Purpose: Pulmonary edema (PE) is associated with fluid accumulation in the lungs. Device-based impedance measurements have been used to detect fluid overload prior to hospitalization. However, studies have reported a high false positive rate (FPR). The objective of this study was to develop and test a new multivector impedance-based algorithm that reliably tracks PE clinical events.

Methods: We enrolled patients with implanted CRT-Ds in 23 US centers within 2 weeks of device implant. Six-vector impedance data was collected automatically by the CRT-Ds every 30 min during emergency department visits/hospitalizations and every 2 h at all other times. Detection algorithms for cardiac resynchronization therapy defibrillator (CRT-D) and implantable cardiac defibrillator (ICD) devices were developed using those impedance vectors that would be available in corresponding devices and retrospectively evaluated.

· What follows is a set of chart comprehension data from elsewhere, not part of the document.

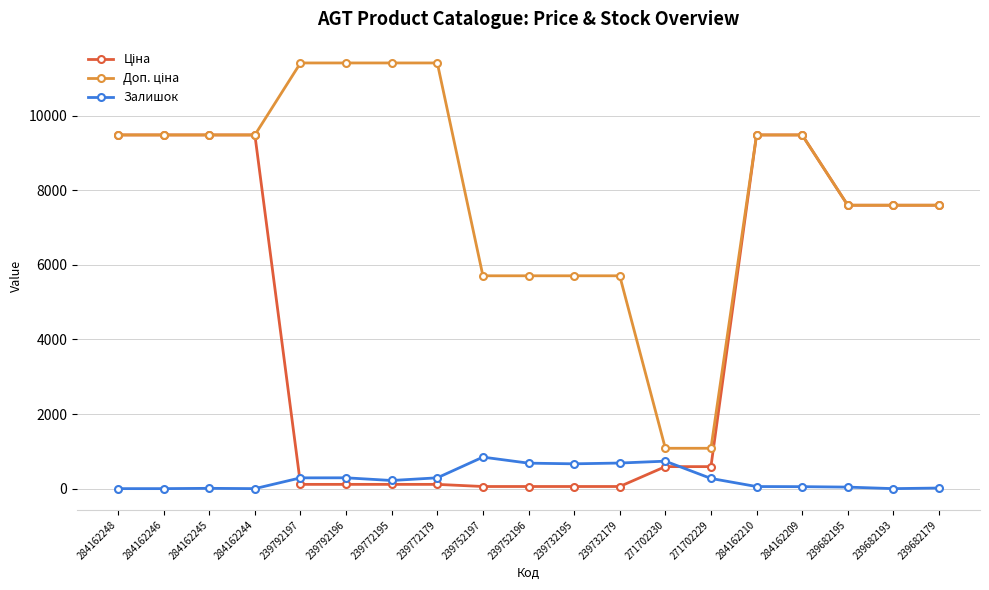

True or false: Залишок has more than 2 points higher than both neighbors.

True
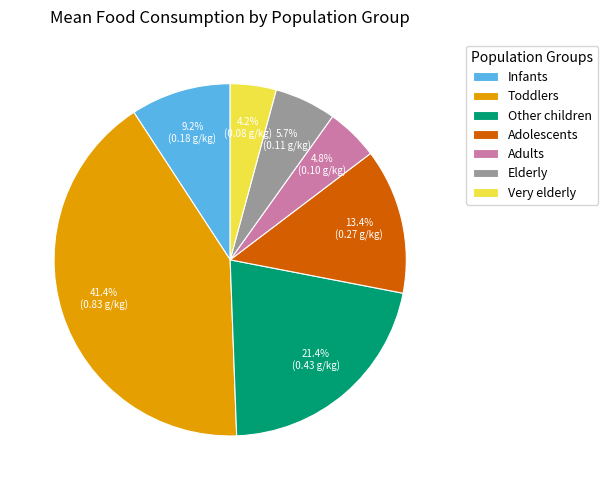

To the nearest percent, what is the difference between the Toddlers and Infants slice percentages?

32%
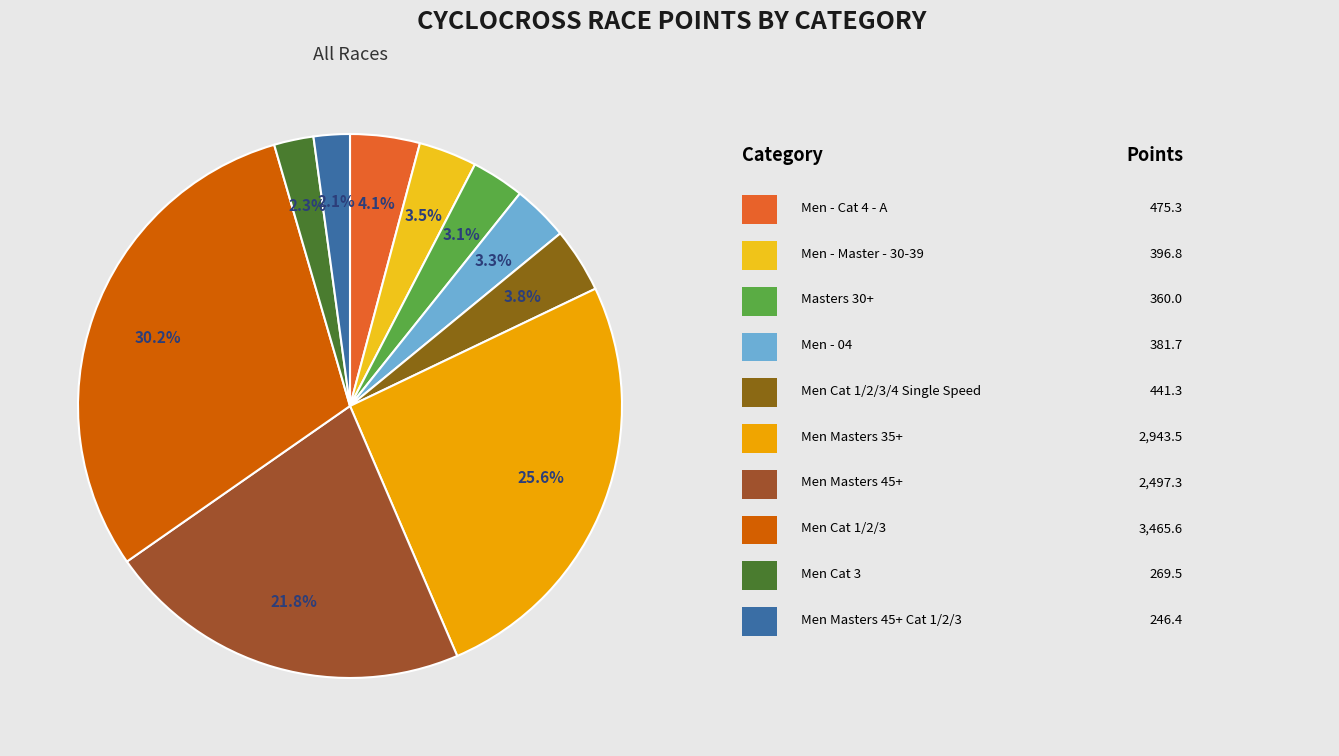

Which slice is the smallest?

Men Masters 45+ Cat 1/2/3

Results: There were 75 patients (69 % male), mean age 66 ± 12 years, with a LVEF of 23 ± 6 % and QRS of 149 ± 25 ms. Twenty-one major clinical events occurred over 8.2 ± 2.6 months of follow-up time. CRT-D vector combinations resulted in a sensitivity of 71.4 % (95 % confidence interval 47.8-88.7) and a FPR of 0.56 (0.30-0.94) false positives per patient-year (FPs/pt-yr); ICD vector combinations resulted in a sensitivity of 61.9 % (38.4-81.9) and a FPR of 0.63 (0.36-0.90) FPs/pt-yr. In comparison, the single-vector RVCoil-Can implementation of this algorithm resulted in a sensitivity of 57.1 % (34.0-78.2) and a FPR of 0.74 (0.44-1.12) FPs/pt-yr.

Conclusions: This multivector impedance algorithm was effective in tracking PE clinical events in this patient population. Additional studies are needed to prospectively evaluate the performance of this algorithm in a larger population.